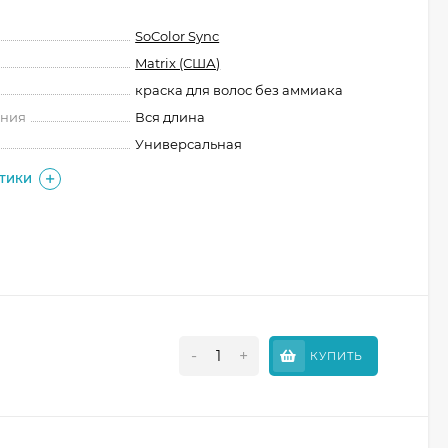
SoColor Sync
Matrix (США)
краска для волос без аммиака
ения
Вся длина
Универсальная
СТИКИ
-
+
КУПИТЬ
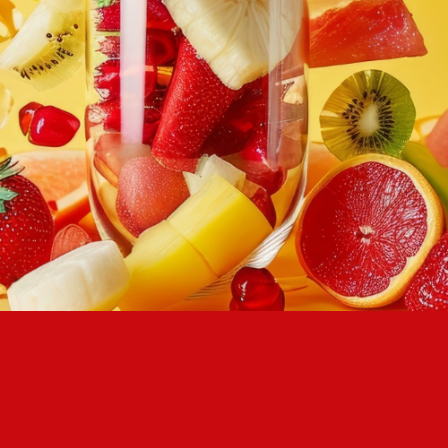
AUTENTIFICARE
DATA NAȘTERII
CODUL PARTICIPANTULUI PROGRAMULUI DE LOIALITATE
CREAȚI UN CONT
PAROLĂ
REPETAȚI PAROLA
CREAȚI UN CONT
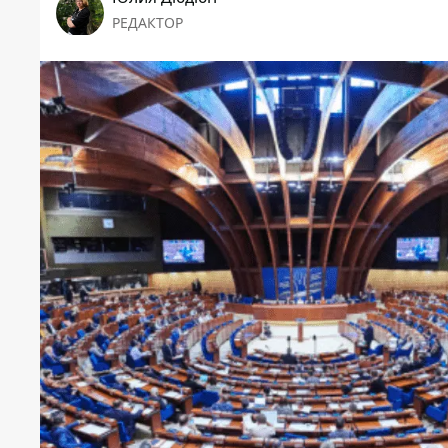
РЕДАКТОР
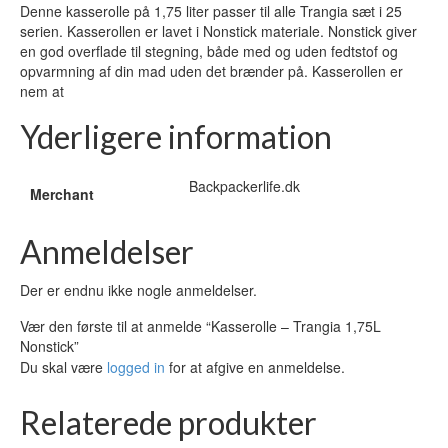
Denne kasserolle på 1,75 liter passer til alle Trangia sæt i 25
serien. Kasserollen er lavet i Nonstick materiale. Nonstick giver
en god overflade til stegning, både med og uden fedtstof og
opvarmning af din mad uden det brænder på. Kasserollen er
nem at
Yderligere information
Backpackerlife.dk
Merchant
Anmeldelser
Der er endnu ikke nogle anmeldelser.
Vær den første til at anmelde “Kasserolle – Trangia 1,75L
Nonstick”
Du skal være
logged in
for at afgive en anmeldelse.
Relaterede produkter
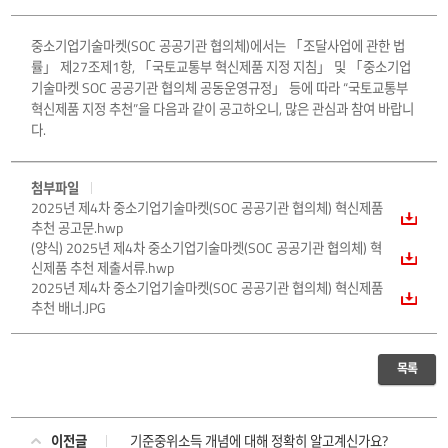
중소기업기술마켓(SOC 공공기관 협의체)에서는 「조달사업에 관한 법
률」 제27조제1항, 「국토교통부 혁신제품 지정 지침」 및 「중소기업
기술마켓 SOC 공공기관 협의체 공동운영규정」 등에 따라 “국토교통부
혁신제품 지정 추천”을 다음과 같이 공고하오니, 많은 관심과 참여 바랍니
다.
첨부파일
2025년 제4차 중소기업기술마켓(SOC 공공기관 협의체) 혁신제품
추천 공고문.hwp
(양식) 2025년 제4차 중소기업기술마켓(SOC 공공기관 협의체) 혁
신제품 추천 제출서류.hwp
2025년 제4차 중소기업기술마켓(SOC 공공기관 협의체) 혁신제품
추천 배너.JPG
목록
이전글
기준중위소득 개념에 대해 정확히 알고계신가요?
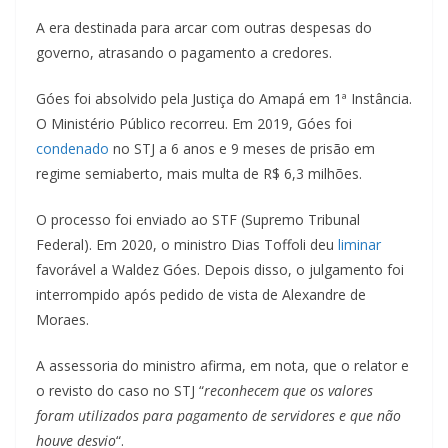
A era destinada para arcar com outras despesas do
governo, atrasando o pagamento a credores.
Góes foi absolvido pela Justiça do Amapá em 1ª Instância.
O Ministério Público recorreu. Em 2019, Góes foi
condenado
no STJ a 6 anos e 9 meses de prisão em
regime semiaberto, mais multa de R$ 6,3 milhões.
O processo foi enviado ao STF (Supremo Tribunal
Federal). Em 2020, o ministro Dias Toffoli deu
liminar
favorável a Waldez Góes. Depois disso, o julgamento foi
interrompido após pedido de vista de Alexandre de
Moraes.
A assessoria do ministro afirma, em nota, que o relator e
o revisto do caso no STJ “
reconhecem que os valores
foram utilizados para pagamento de servidores e que não
houve desvio
“.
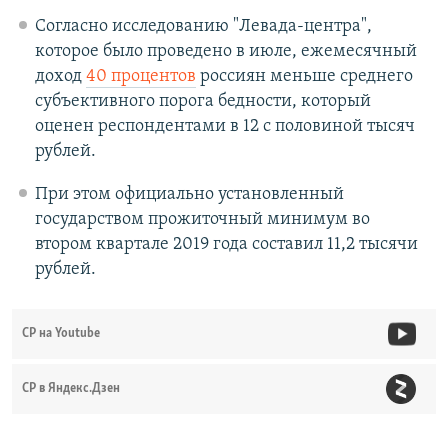
Согласно исследованию "Левада-центра",
которое было проведено в июле, ежемесячный
доход
40 процентов
россиян меньше среднего
субъективного порога бедности, который
оценен респондентами в 12 с половиной тысяч
рублей.
При этом официально установленный
государством прожиточный минимум во
втором квартале 2019 года составил 11,2 тысячи
рублей.
СР на Youtube
СР в Яндекс.Дзен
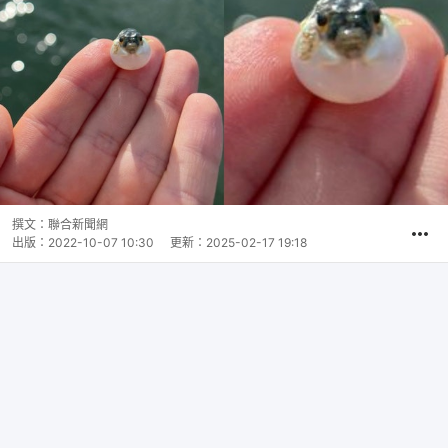
撰文：
聯合新聞網
出版：
2022-10-07 10:30
更新：
2025-02-17 19:18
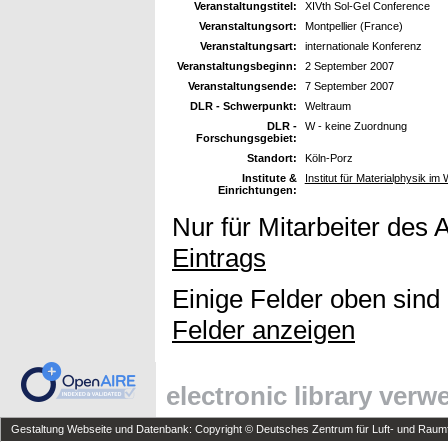
Veranstaltungstitel:
XIVth Sol-Gel Conference
Veranstaltungsort:
Montpellier (France)
Veranstaltungsart:
internationale Konferenz
Veranstaltungsbeginn:
2 September 2007
Veranstaltungsende:
7 September 2007
DLR - Schwerpunkt:
Weltraum
DLR -
W - keine Zuordnung
Forschungsgebiet:
Standort:
Köln-Porz
Institute &
Institut für Materialphysik im
Einrichtungen:
Nur für Mitarbeiter des 
Eintrags
Einige Felder oben sind
Felder anzeigen
electronic library ver
Gestaltung Webseite und Datenbank: Copyright © Deutsches Zentrum für Luft- und Raumfa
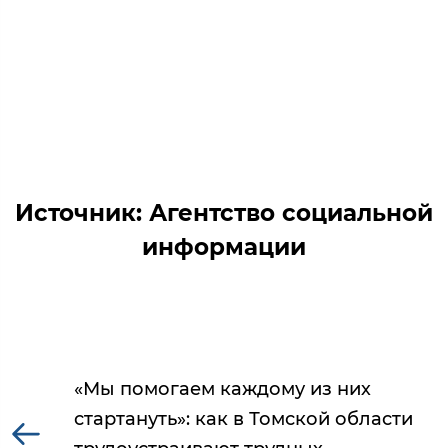
Источник: Агентство социальной
информации
«Мы помогаем каждому из них
стартануть»: как в Томской области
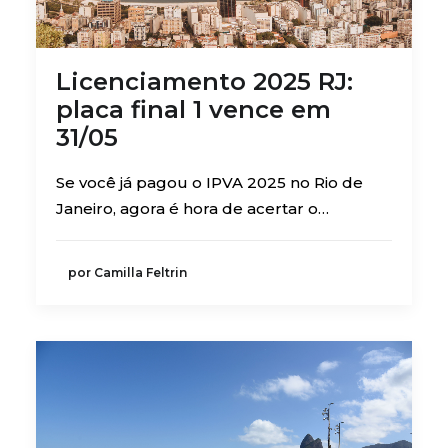
Licenciamento 2025 RJ:
placa final 1 vence em
31/05
Se você já pagou o IPVA 2025 no Rio de
Janeiro, agora é hora de acertar o…
por Camilla Feltrin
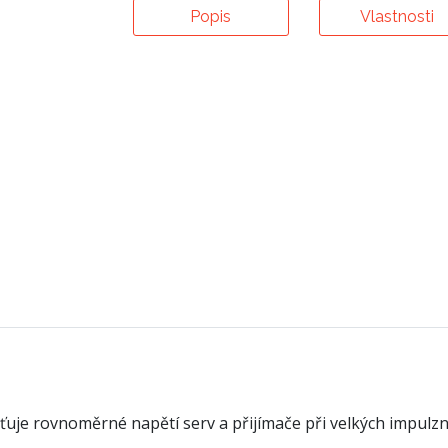
Popis
Vlastnosti
ťuje rovnoměrné napětí serv a přijímače při velkých impulz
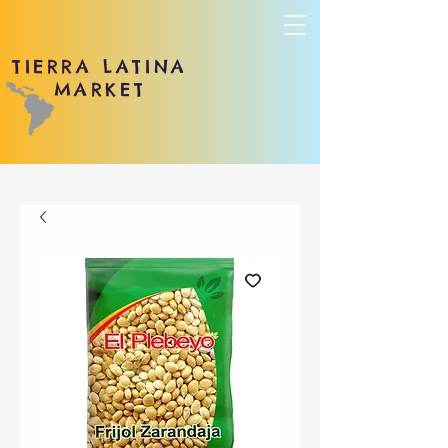
TIERRA LATINA
MARKET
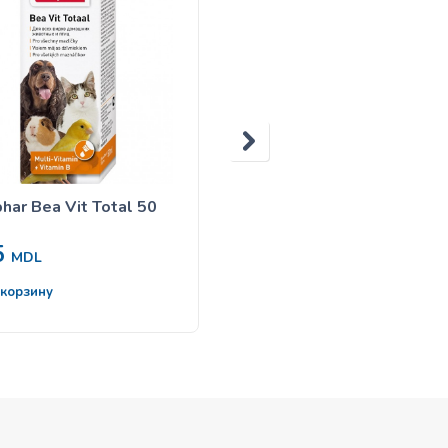
ar Bea Vit Total 50
COUNTRY сено с
одуванчиком 500g
5
90
MDL
MDL
 корзину
В корзину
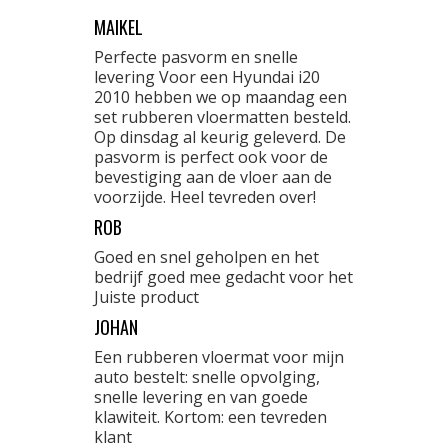
MAIKEL
Perfecte pasvorm en snelle
levering Voor een Hyundai i20
2010 hebben we op maandag een
set rubberen vloermatten besteld.
Op dinsdag al keurig geleverd. De
pasvorm is perfect ook voor de
bevestiging aan de vloer aan de
voorzijde. Heel tevreden over!
ROB
Goed en snel geholpen en het
bedrijf goed mee gedacht voor het
Juiste product
JOHAN
Een rubberen vloermat voor mijn
auto bestelt: snelle opvolging,
snelle levering en van goede
klawiteit. Kortom: een tevreden
klant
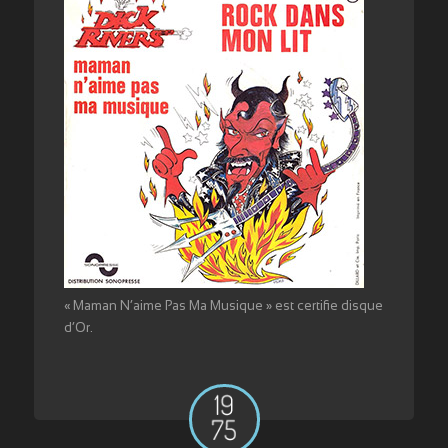
« Maman N’aime Pas Ma Musique » est certifie disque
d’Or.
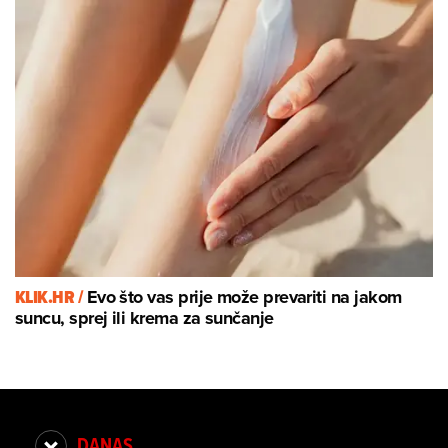
KLIK.HR /
Evo što vas prije može prevariti na jakom
suncu, sprej ili krema za sunčanje
DANAS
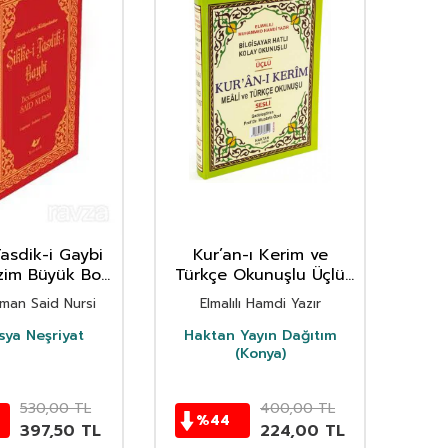
Tasdik-i Gaybi
Kur’an-ı Kerim ve
D
zim Büyük Boy
Türkçe Okunuşlu Üçlü
li İndexli -
Meal (Orta Boy) Kod: H-
man Said Nursi
Elmalılı Hamdi Yazır
7587
58)
sya Neşriyat
Haktan Yayın Dağıtım
(Konya)
530,00
TL
400,00
TL
%
44
397,50
TL
224,00
TL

::::

Exercise objective:
Rewrite all the lines above, replacing "Nonstick" with "Non-stick" and keeping everything else unchanged. Leave out the pictures.

Final answer:
SoColor Sync
Matrix (США)
краска для волос без аммиака
ения
Вся длина
Универсальная
СТИКИ
-
+
КУПИТЬ
AUTENTIFICARE
DATA NAȘTERII
CODUL PARTICIPANTULUI PROGRAMULUI DE LOIALITATE
CREAȚI UN CONT
PAROLĂ
REPETAȚI PAROLA
CREAȚI UN CONT
РЕДАКТОР
Denne kasserolle på 1,75 liter passer til alle Trangia sæt i 25
serien. Kasserollen er lavet i Non-stick materiale. Non-stick giver
en god overflade til stegning, både med og uden fedtstof og
opvarmning af din mad uden det brænder på. Kasserollen er
nem at
Yderligere information
Backpackerlife.dk
Merchant
Anmeldelser
Der er endnu ikke nogle anmeldelser.
Vær den første til at anmelde “Kasserolle – Trangia 1,75L
Non-stick”
Du skal være
logged in
for at afgive en anmeldelse.
Relaterede produkter
중소기업기술마켓(SOC 공공기관 협의체)에서는 「조달사업에 관한 법
률」 제27조제1항, 「국토교통부 혁신제품 지정 지침」 및 「중소기업
기술마켓 SOC 공공기관 협의체 공동운영규정」 등에 따라 “국토교통부
혁신제품 지정 추천”을 다음과 같이 공고하오니, 많은 관심과 참여 바랍니
다.
첨부파일
2025년 제4차 중소기업기술마켓(SOC 공공기관 협의체) 혁신제품
추천 공고문.hwp
(양식) 2025년 제4차 중소기업기술마켓(SOC 공공기관 협의체) 혁
신제품 추천 제출서류.hwp
2025년 제4차 중소기업기술마켓(SOC 공공기관 협의체) 혁신제품
추천 배너.JPG
목록
이전글
기준중위소득 개념에 대해 정확히 알고계신가요?
A era destinada para arcar com outras despesas do
governo, atrasando o pagamento a credores.
Góes foi absolvido pela Justiça do Amapá em 1ª Instância.
O Ministério Público recorreu. Em 2019, Góes foi
condenado
no STJ a 6 anos e 9 meses de prisão em
regime semiaberto, mais multa de R$ 6,3 milhões.
O processo foi enviado ao STF (Supremo Tribunal
Federal). Em 2020, o ministro Dias Toffoli deu
liminar
favorável a Waldez Góes. Depois disso, o julgamento foi
interrompido após pedido de vista de Alexandre de
Moraes.
A assessoria do ministro afirma, em nota, que o relator e
o revisto do caso no STJ “
reconhecem que os valores
foram utilizados para pagamento de servidores e que não
houve desvio
“.
Согласно исследованию "Левада-центра",
которое было проведено в июле, ежемесячный
доход
40 процентов
россиян меньше среднего
субъективного порога бедности, который
оценен респондентами в 12 с половиной тысяч
рублей.
При этом официально установленный
государством прожиточный минимум во
втором квартале 2019 года составил 11,2 тысячи
рублей.
СР на Youtube
СР в Яндекс.Дзен
撰文：
聯合新聞網
出版：
2022-10-07 10:30
更新：
2025-02-17 19:18
Veranstaltungstitel:
XIVth Sol-Gel Conference
Veranstaltungsort:
Montpellier (France)
Veranstaltungsart:
internationale Konferenz
Veranstaltungsbeginn:
2 September 2007
Veranstaltungsende:
7 September 2007
DLR - Schwerpunkt:
Weltraum
DLR -
W - keine Zuordnung
Forschungsgebiet:
Standort:
Köln-Porz
Institute &
Institut für Materialphysik im
Einrichtungen:
Nur für Mitarbeiter des 
Eintrags
Einige Felder oben sind
Felder anzeigen
electronic library ver
Gestaltung Webseite und Datenbank: Copyright © Deutsches Zentrum für Luft- und Raumfa
Источник: Агентство социальной
информации
«Мы помогаем каждому из них
стартануть»: как в Томской области
Licenciamento 2025 RJ:
placa final 1 vence em
31/05
Se você já pagou o IPVA 2025 no Rio de
Janeiro, agora é hora de acertar o…
por Camilla Feltrin
Popis
Vlastnosti
ťuje rovnoměrné napětí serv a přijímače při velkých impulz
TIERRA LATINA
MARKET
ar Bea Vit Total 50
COUNTRY сено с
одуванчиком 500g
5
90
MDL
MDL
 корзину
В корзину
MAIKEL
Perfecte pasvorm en snelle
levering Voor een Hyundai i20
2010 hebben we op maandag een
set rubberen vloermatten besteld.
Op dinsdag al keurig geleverd. De
pasvorm is perfect ook voor de
bevestiging aan de vloer aan de
voorzijde. Heel tevreden over!
ROB
Goed en snel geholpen en het
bedrijf goed mee gedacht voor het
Juiste product
JOHAN
Een rubberen vloermat voor mijn
auto bestelt: snelle opvolging,
snelle levering en van goede
klawiteit. Kortom: een tevreden
klant
« Maman N’aime Pas Ma Musique » est certifie disque
d’Or.
KLIK.HR /
Evo što vas prije može prevariti na jakom
suncu, sprej ili krema za sunčanje
DANAS
Tasdik-i Gaybi
Kur’an-ı Kerim ve
D
zim Büyük Boy
Türkçe Okunuşlu Üçlü
li İndexli -
Meal (Orta Boy) Kod: H-
man Said Nursi
Elmalılı Hamdi Yazır
7587
58)
sya Neşriyat
Haktan Yayın Dağıtım
(Konya)
530,00
TL
400,00
TL
%
44
397,50
TL
224,00
TL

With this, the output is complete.